In [1]:
import gpytorch
import torch
from torch.autograd import Variable

gpytorch.functions.use_toeplitz = False

In [2]:
import os
from torchvision import transforms, datasets
from torch.utils.data import DataLoader

train_dataset = datasets.MNIST('/tmp', train=True, download=True,
                               transform=transforms.Compose([
                                   transforms.ToTensor(),
                                   transforms.Normalize((0.1307,), (0.3081,))
                               ]))
test_dataset = datasets.MNIST('/tmp', train=False, download=True,
                              transform=transforms.Compose([
                                  transforms.ToTensor(),
                                  transforms.Normalize((0.1307,), (0.3081,))
                              ]))

train_loader = torch.utils.data.DataLoader(train_dataset, batch_size=256, shuffle=True, pin_memory=True)
test_loader = torch.utils.data.DataLoader(test_dataset, batch_size=256, shuffle=False, pin_memory=True)

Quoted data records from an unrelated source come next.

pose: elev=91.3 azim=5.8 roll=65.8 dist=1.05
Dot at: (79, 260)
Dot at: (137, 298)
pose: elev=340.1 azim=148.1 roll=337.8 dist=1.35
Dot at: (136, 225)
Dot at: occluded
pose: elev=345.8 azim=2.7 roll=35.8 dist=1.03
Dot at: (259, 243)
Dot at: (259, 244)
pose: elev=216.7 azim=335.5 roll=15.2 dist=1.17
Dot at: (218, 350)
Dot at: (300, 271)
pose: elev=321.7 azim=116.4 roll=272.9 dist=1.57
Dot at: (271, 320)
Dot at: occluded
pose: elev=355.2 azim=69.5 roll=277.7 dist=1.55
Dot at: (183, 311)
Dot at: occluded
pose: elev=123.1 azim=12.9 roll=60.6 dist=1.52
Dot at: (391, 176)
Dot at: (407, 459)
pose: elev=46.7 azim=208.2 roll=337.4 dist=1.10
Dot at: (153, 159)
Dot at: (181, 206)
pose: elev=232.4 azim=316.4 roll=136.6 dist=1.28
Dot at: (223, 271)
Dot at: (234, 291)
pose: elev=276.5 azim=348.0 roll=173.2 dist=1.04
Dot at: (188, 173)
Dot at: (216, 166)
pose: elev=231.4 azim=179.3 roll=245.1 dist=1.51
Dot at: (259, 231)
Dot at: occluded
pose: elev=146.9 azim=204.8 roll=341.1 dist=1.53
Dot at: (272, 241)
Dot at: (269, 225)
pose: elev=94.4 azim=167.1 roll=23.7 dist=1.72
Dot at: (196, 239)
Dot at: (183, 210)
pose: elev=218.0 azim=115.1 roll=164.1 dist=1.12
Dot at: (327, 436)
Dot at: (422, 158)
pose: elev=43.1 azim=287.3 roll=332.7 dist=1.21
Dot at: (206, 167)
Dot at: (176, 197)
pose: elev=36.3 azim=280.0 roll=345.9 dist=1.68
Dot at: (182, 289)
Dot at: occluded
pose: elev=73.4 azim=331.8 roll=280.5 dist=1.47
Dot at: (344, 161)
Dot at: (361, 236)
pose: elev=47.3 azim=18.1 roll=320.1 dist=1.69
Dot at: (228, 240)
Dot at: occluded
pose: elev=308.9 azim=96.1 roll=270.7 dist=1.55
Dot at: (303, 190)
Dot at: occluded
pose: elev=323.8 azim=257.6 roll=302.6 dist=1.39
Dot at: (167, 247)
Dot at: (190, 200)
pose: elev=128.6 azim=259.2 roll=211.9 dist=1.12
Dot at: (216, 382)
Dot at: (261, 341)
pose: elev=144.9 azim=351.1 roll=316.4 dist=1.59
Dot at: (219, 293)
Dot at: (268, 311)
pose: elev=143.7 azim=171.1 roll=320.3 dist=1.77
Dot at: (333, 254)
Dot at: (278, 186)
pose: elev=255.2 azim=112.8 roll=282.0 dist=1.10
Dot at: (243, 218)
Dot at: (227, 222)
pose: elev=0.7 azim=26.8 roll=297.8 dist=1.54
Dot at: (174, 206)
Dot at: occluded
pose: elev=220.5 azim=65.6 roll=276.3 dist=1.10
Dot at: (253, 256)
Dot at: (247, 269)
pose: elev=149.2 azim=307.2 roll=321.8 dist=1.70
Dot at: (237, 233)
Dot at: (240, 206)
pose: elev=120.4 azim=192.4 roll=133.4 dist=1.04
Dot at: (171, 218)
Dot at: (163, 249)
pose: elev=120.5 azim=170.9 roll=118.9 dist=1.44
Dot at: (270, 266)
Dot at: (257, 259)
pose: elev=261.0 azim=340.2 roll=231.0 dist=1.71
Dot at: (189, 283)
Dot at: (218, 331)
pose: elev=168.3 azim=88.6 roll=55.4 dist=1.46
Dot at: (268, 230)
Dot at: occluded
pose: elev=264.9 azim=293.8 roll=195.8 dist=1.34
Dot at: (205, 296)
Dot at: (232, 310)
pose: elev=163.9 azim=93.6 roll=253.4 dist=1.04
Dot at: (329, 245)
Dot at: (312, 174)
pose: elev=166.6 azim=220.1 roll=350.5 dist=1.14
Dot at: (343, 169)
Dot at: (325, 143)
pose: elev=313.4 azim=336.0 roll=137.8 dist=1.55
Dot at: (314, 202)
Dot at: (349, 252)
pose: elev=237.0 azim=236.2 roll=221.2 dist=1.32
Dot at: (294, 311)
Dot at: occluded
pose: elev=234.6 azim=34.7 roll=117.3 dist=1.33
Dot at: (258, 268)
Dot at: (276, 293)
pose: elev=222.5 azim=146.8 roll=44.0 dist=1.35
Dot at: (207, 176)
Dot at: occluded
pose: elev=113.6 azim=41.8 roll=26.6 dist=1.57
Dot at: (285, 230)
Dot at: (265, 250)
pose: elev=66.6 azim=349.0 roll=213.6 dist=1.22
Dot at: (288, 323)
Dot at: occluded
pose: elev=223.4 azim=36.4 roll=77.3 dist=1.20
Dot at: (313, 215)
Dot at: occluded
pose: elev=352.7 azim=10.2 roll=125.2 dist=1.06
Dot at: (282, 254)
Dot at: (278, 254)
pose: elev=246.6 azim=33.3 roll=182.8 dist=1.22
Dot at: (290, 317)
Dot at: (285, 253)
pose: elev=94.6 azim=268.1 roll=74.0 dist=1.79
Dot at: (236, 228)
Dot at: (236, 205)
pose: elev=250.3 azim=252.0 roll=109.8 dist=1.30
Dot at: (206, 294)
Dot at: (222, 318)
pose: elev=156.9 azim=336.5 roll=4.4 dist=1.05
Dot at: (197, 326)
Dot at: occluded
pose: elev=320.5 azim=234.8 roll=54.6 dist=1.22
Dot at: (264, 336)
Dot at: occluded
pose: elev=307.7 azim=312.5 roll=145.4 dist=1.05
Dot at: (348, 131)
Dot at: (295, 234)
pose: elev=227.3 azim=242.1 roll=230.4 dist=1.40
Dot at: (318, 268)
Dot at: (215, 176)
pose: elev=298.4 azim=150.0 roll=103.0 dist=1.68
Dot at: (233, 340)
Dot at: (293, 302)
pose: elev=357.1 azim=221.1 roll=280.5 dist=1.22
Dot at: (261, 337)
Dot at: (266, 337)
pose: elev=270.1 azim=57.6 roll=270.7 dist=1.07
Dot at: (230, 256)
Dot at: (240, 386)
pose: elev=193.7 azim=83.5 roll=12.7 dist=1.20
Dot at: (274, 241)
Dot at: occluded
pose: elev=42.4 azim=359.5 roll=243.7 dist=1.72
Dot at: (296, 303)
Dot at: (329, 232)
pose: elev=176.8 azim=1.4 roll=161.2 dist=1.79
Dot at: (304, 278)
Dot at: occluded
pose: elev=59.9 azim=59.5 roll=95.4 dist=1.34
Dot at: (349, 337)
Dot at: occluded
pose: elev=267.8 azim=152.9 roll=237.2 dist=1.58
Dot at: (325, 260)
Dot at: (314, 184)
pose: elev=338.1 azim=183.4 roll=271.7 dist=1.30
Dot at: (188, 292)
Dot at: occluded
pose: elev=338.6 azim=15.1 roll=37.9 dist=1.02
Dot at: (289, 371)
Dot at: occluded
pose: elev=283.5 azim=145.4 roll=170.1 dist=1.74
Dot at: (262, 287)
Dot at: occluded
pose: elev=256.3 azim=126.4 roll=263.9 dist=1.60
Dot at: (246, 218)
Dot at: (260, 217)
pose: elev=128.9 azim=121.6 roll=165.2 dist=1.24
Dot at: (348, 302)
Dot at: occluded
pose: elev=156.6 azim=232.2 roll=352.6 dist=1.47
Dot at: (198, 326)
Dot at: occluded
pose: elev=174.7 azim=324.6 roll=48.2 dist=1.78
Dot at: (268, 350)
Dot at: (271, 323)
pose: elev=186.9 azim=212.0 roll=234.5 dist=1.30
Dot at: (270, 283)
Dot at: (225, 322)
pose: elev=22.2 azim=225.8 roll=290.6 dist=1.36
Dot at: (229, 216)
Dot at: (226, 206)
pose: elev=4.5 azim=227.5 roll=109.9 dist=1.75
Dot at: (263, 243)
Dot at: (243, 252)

## Define the feature extractor for our deep kernel

In [3]:
from collections import OrderedDict
from torch import nn
from torch.nn import functional as F

class LeNetFeatureExtractor(nn.Module):
    def __init__(self):
        super(LeNetFeatureExtractor, self).__init__()
        self.conv1 = nn.Conv2d(1, 16, kernel_size=5, padding=2)
        self.norm1 = nn.BatchNorm2d(16)
        self.conv2 = nn.Conv2d(16, 32, kernel_size=5, padding=2)
        self.norm2 = nn.BatchNorm2d(32)
        self.fc3 = nn.Linear(32 * 7 * 7, 64)
        self.norm3 = nn.BatchNorm1d(64)

    def forward(self, x):
        x = F.max_pool2d(F.relu(self.norm1(self.conv1(x))), 2)
        x = F.max_pool2d(F.relu(self.norm2(self.conv2(x))), 2)
        x = x.view(-1, 32 * 7 * 7)
        x = F.relu(self.norm3(self.fc3(x)))
        return x
    
feature_extractor = LeNetFeatureExtractor().cuda()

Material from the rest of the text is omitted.